Она так, так часто вспоминала вашу маму, так часто рассказывала нам про нее и про вас, так часто читала нам ее стихи. Нет, она никогда, никогда ее не забывала».
…После ее смерти ее муж куда-то уехал, пропал. Где он сейчас — неизвестно.
Соню — сожгли.
__________
«Когда прилетели челюскинцы…» Значит — летом 1934 года. Значит — не год назад, а целых три. Но год — или три — или три дня — я ее больше не увижу, чтó — всегда знала, — и она никогда не узнает, как…
Нет! она навсегда — знала.
__________
«Когда прилетели челюскинцы» — это звучит почти как: «Когда прилетели ласточки»… явлением природы звучит, и не лучше ли, в просторе, и в простоте, и даже в простонародности своей, это неопределенное обозначение — точного часа и даты?
Ведь и начало наше с нею не — такого-то числа, а «в пору первых зеленых листиков…»
Да, меня жжет, что Сонечку — сожгли, что нет креста — написать на нем — как она просила:
И кончалось все припевом:
Моя маленькая!
Но — вижу ее в огне, не вижу ее — в земле! В ней совсем не было той покорности и того терпения, одинаково требующихся от отжившего тела и от нежившего зерна. В ней ничего не было от зерна, все в ней было:
Ja! ich weiss woher ich stamme:
Unersättlich wie die Flamme,
Nähr ich und verzehr ich mich!
Glut wird alles, was ich fasse,
Kohle — alles, was ich lasse, —
Flammes bin ich sicherlich!
Знаю я — откуда родом!
Точно огнь — ненасытимый,
Сам себе я корм и смерть.
Жар — все то, что я хватаю,
Уголь — все, что я бросаю,
Я воистину огонь!
Жжет, конечно, что некуда будет — если это будет — прийти постоять. Не над чем. Что Сонечки нет — совсем. Даже ее косточек. Но Сонечка — и косточки… нет!
Инфанта, знай: я на любой костер готов взойти…
Первое, что я о ней услышала, было: костер, последнее: сожгли. Первое, что я о ней услышала, было: костер, и последнее: костер.
Но как странно, как наоборот сбылись эти строки Павлика:
…Лишь только бы мне знать, что будут на меня глядеть —
Твои глаза…
— Ведь Инфанту — жгли, а Карлик — глядел: на нее, вечно-молодую, сжигаемую, несгораемую — поседевший, поумневший Карлик Инфанты!

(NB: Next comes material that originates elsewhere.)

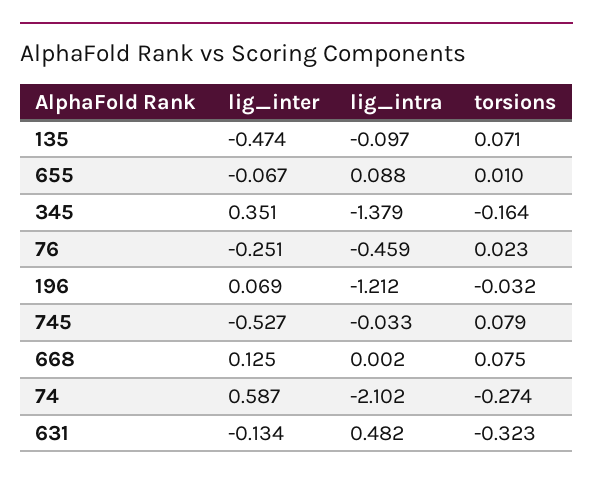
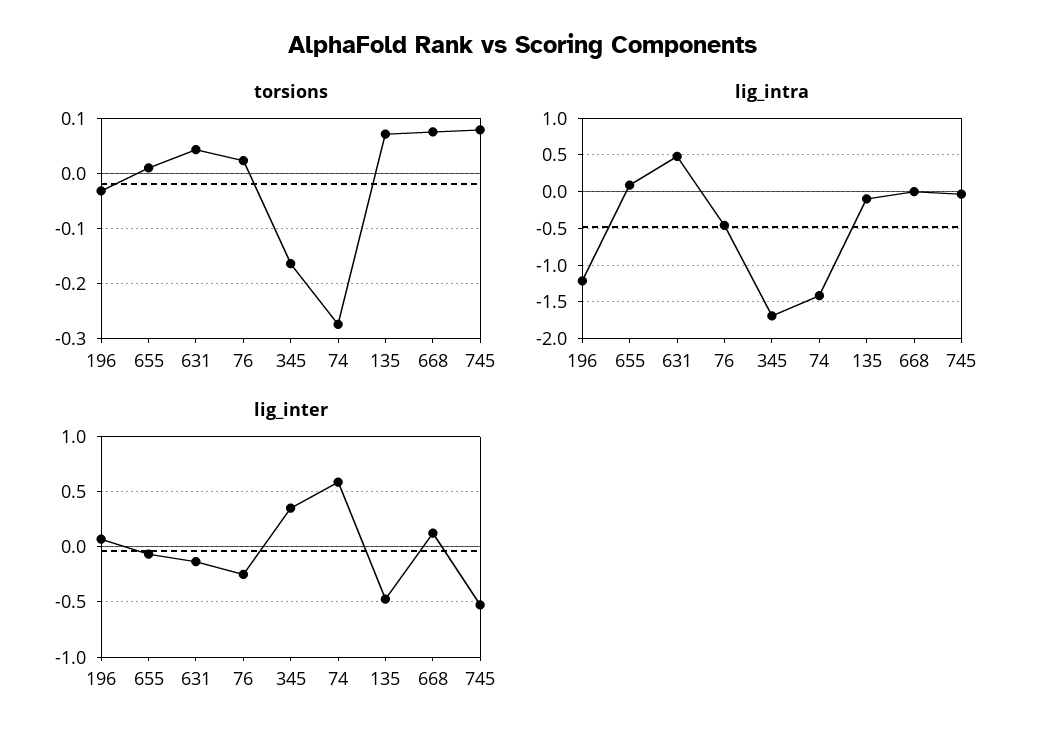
lig_intra, 345: -1.379 -> -1.7
lig_intra, 74: -2.102 -> -1.4
torsions, 631: -0.323 -> 0.04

Моя бы воля — взяла бы ее пепел и развеяла бы его с вершины самой (мне еще суждённой) высокой горы — на все концы земного шара — ко всем любимым: небывшим и будущим. Пусть даже — с Воробьевых гор (на которые мы с ней так и не собрались: у меня — дети, очереди… у нее — любовь…)

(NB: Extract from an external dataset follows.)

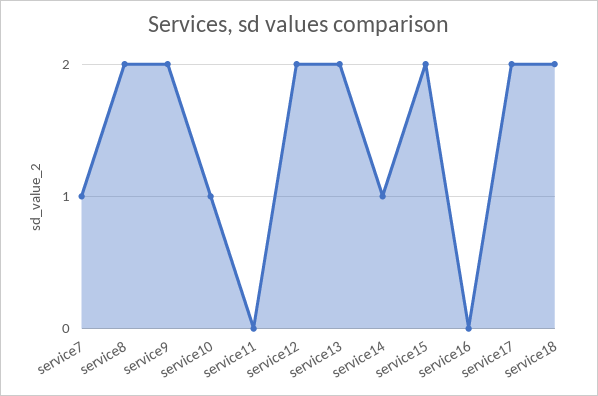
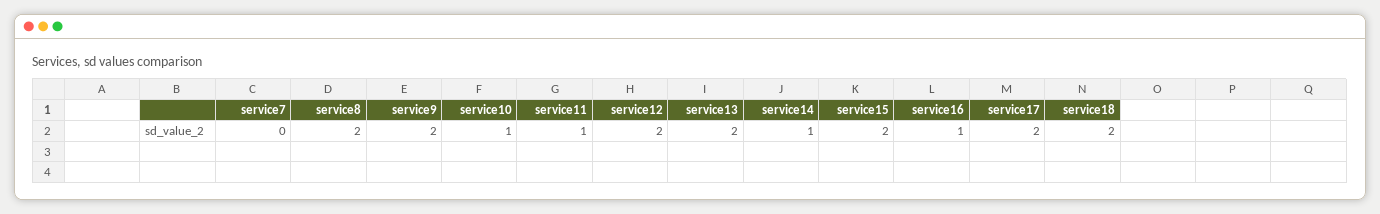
service7: 1 -> 0
service11: 0 -> 1
service16: 0 -> 1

Но вдруг я — это делаю? Это — делаю? Ни с какой горы, ни даже холма: с ладони океанской ланды рассеиваю пепел — вам всем в любовь, небывшие и будущие?
__________
…А теперь — прощай, Сонечка!
«Да будешь ты благословенна за минуту блаженства и счастия, которое ты дала другому, одинокому, благодарному сердцу!
Боже мой! Целая минута блаженства! Да разве этого мало хоть бы и на всю жизнь человеческую?..»
(Lacanau-Ocèan, лето 1937)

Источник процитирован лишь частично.